Par chance, j'avais accès à l'OASIS. C'était comme une issue de secours qui donnait sur une réalité meilleure. Si je n'ai pas sombré dans la folie, c'est grâce à l'OASIS. C'était mon terrain de jeu et mon jardin d'enfants, un lieu magique où tout était possible.
Mes souvenirs de gamin les plus heureux sont liés à l'OASIS. Lorsque ma mère n'était pas contrainte de travailler, on se connectait simultanément et on jouait à des jeux ou à des aventures romanesques interactifs. Il fallait qu'elle me force à me déconnecter tous les soirs, car je ne voulais jamais revenir à la réalité. Le monde réel, c'était vraiment trop nul.
Je n'ai jamais reproché à ma mère la situation dans laquelle on vivait. Elle était victime du destin et de circonstances cruelles, comme tout le monde. Cela avait été d'autant plus dur pour ceux de sa génération, qui étaient nés dans un monde où régnait l'abondance pour le voir s'évanouir peu à peu sous leurs yeux. Je me rappelle surtout que ça me faisait de la peine pour elle. Elle était tout le temps déprimée, et la seule chose qu'elle appréciait vraiment, c'était la drogue. Évidemment, c'est ce qui avait fini par l'achever. J'avais onze ans lorsqu'elle s'est injecté un mauvais cocktail dans le bras et qu'elle est morte sur notre canapé‑lit miteux en écoutant de la musique sur le vieux lecteur de MP3 que je lui avais offert lors du Noël précédent, après l'avoir réparé. [...]
L'année qui avait suivi la mort de ma mère, j'avais passé pas mal de temps à m'apitoyer sur mon sort, englué dans le désespoir.
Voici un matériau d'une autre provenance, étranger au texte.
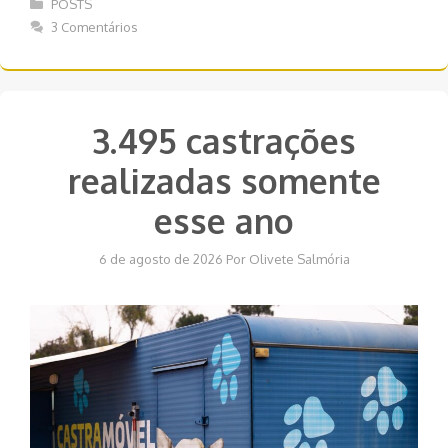
Categorias
POSTS
3 Comentários
3.495 castrações
realizadas somente
esse ano
6 de agosto de 2026
Por
Olivete Salmória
J'essayais de voir le bon côté des choses, de garder à l'esprit que, orphelin ou non, je vivais mieux que la plupart des gamins d'Afrique, d'Asie, et même d'Amérique du Nord. J'avais toujours eu un toit au‑dessus de la tête et largement de quoi me nourrir. Et puis j'avais l'OASIS. Ma vie n'était pas si terrible. C'est du moins ce que je me répétais en vain, pour dissiper le sentiment de solitude que j'éprouvais désormais.
C'est ensuite que la chasse à l'œuf1 de Pâques de Halliday a commencé, et je crois bien que c'est ce qui m'a sauvé. Soudain, j'avais trouvé un rêve qui valait la peine d'être poursuivi. Au cours des cinq dernières années, la Chasse m'avait donné un but dans la vie. Une quête à accomplir. Une raison de me lever le matin. Quelque chose à espérer.
À partir du moment où je me suis mis à chercher l'œuf, l'avenir m'a semblé nettement moins morose.
À sa mort, le créateur du jeu, devenu l'homme le plus riche du monde, a laissé une vidéo dans laquelle il a annoncé qu'il lèguera toute sa fortune à celui qui trouvera « l'œuf de Pâques » caché.